── The input
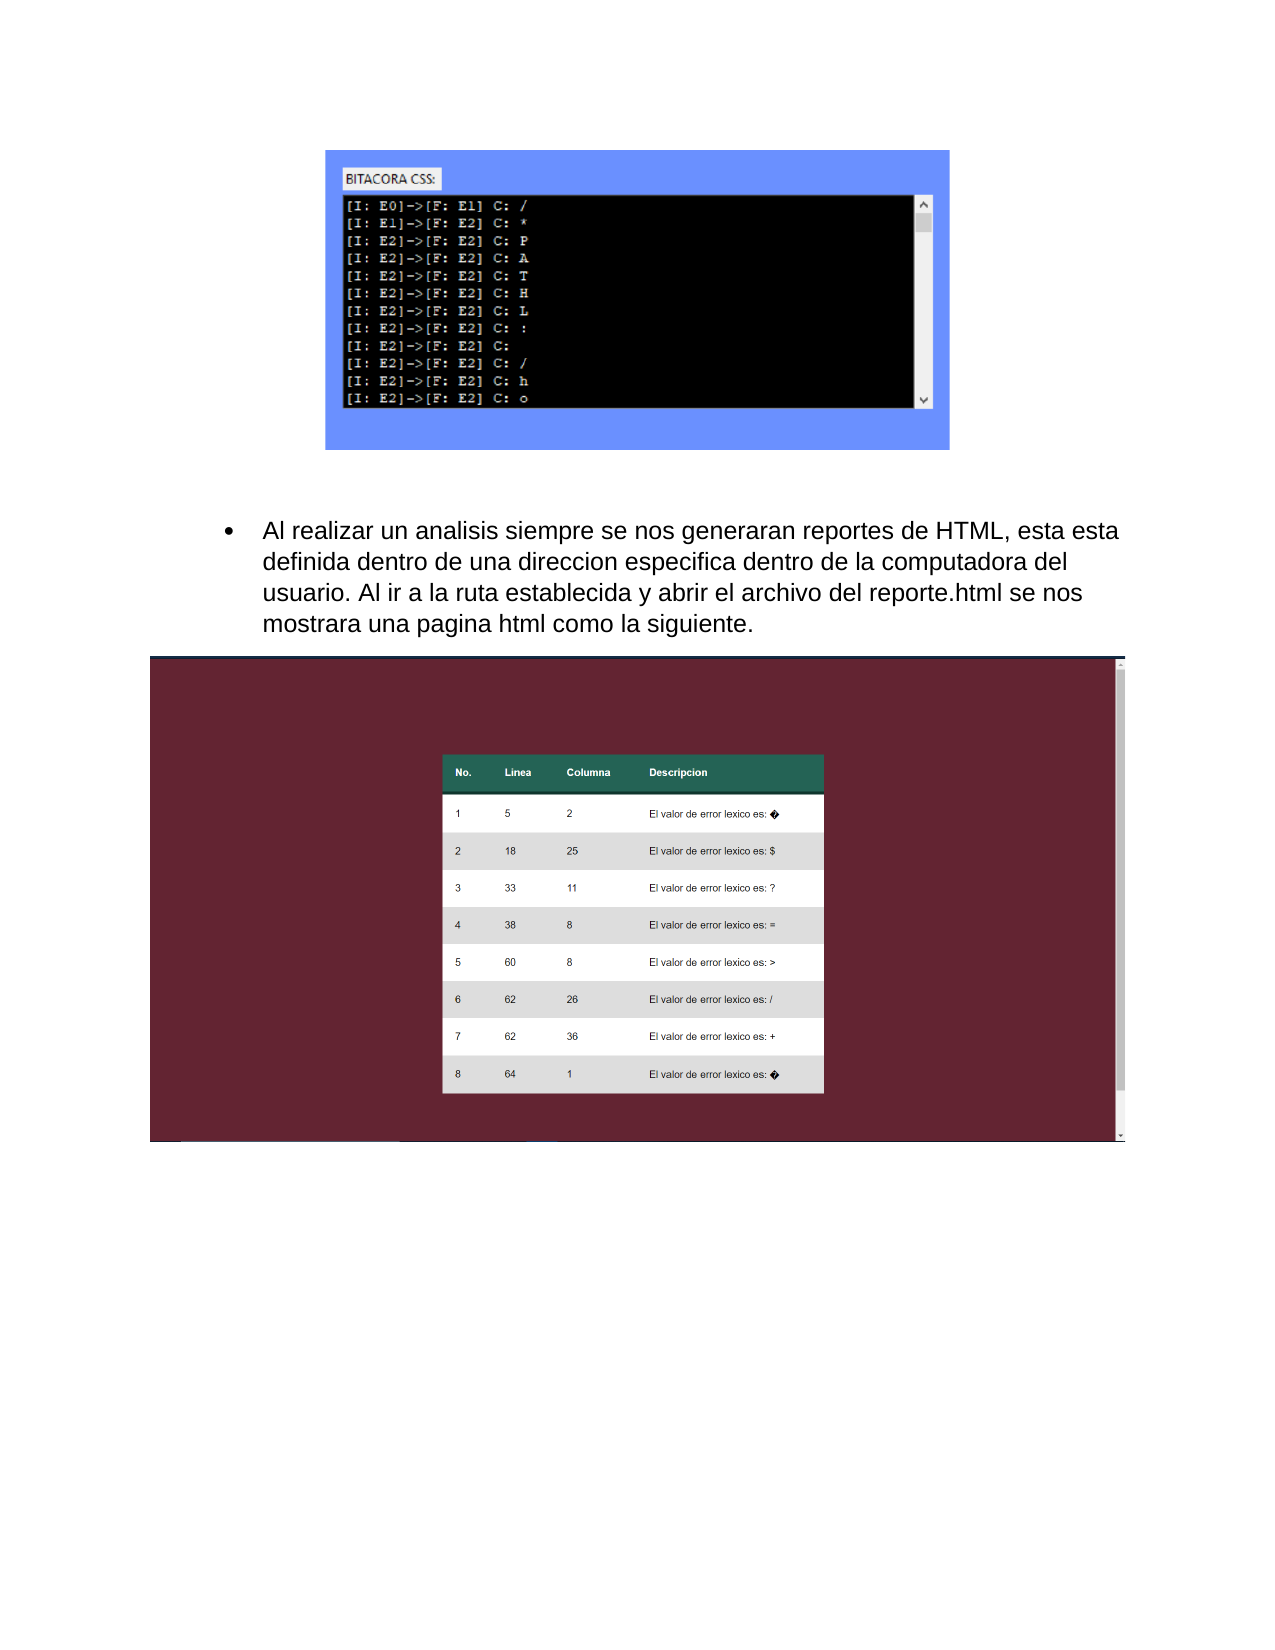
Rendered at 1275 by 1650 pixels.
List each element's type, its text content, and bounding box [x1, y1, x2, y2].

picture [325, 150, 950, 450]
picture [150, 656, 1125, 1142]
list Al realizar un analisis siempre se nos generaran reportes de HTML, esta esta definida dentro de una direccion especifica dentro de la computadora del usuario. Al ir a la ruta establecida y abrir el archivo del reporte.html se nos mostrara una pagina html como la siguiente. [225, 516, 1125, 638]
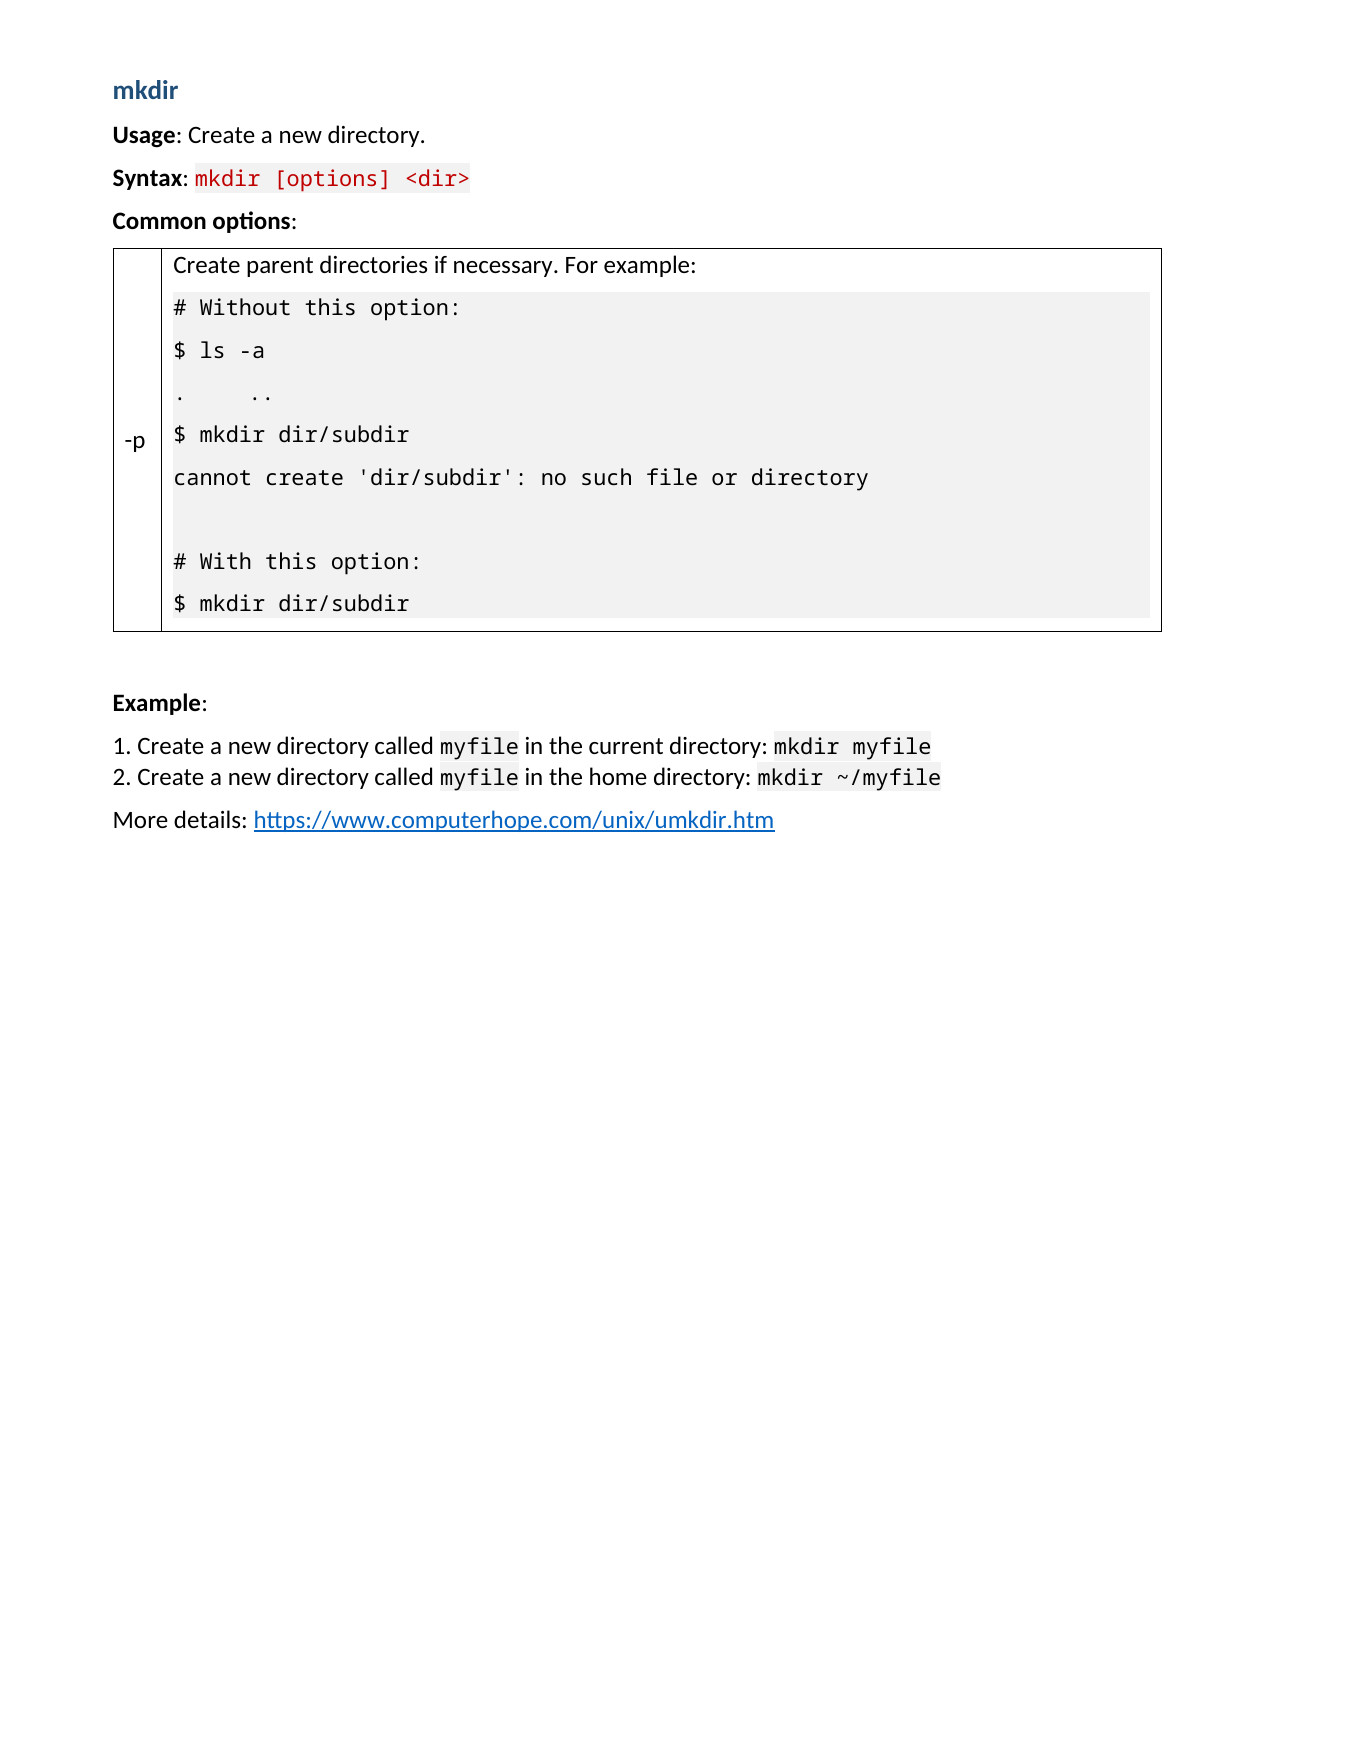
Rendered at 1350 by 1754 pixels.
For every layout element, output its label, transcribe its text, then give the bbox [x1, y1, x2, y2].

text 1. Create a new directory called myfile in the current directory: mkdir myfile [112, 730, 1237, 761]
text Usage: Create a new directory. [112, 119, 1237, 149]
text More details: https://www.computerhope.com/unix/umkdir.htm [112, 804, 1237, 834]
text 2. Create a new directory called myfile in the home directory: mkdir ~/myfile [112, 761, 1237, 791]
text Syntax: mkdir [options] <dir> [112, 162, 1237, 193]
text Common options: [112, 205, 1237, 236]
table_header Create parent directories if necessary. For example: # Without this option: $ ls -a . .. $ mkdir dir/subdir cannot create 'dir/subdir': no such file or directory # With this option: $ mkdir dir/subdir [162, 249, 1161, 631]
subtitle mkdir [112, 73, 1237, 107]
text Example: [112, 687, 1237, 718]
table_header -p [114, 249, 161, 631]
────
[Assignment]:
Word for word, restate the line with "Rendered at 1350 by 1754 pixels." and all remaining lines of the material, stopping only at the final line.

[Result below]:
Rendered at 1350 by 1754 pixels.
For every layout element, output its label, transcribe its text, then give the bbox [x1, y1, x2, y2].

text 1. Create a new directory called myfile in the current directory: mkdir myfile [112, 730, 1237, 761]
text Usage: Create a new directory. [112, 119, 1237, 149]
text More details: https://www.computerhope.com/unix/umkdir.htm [112, 804, 1237, 834]
text 2. Create a new directory called myfile in the home directory: mkdir ~/myfile [112, 761, 1237, 791]
text Syntax: mkdir [options] <dir> [112, 162, 1237, 193]
text Common options: [112, 205, 1237, 236]
table_header Create parent directories if necessary. For example: # Without this option: $ ls -a . .. $ mkdir dir/subdir cannot create 'dir/subdir': no such file or directory # With this option: $ mkdir dir/subdir [162, 249, 1161, 631]
subtitle mkdir [112, 73, 1237, 107]
text Example: [112, 687, 1237, 718]
table_header -p [114, 249, 161, 631]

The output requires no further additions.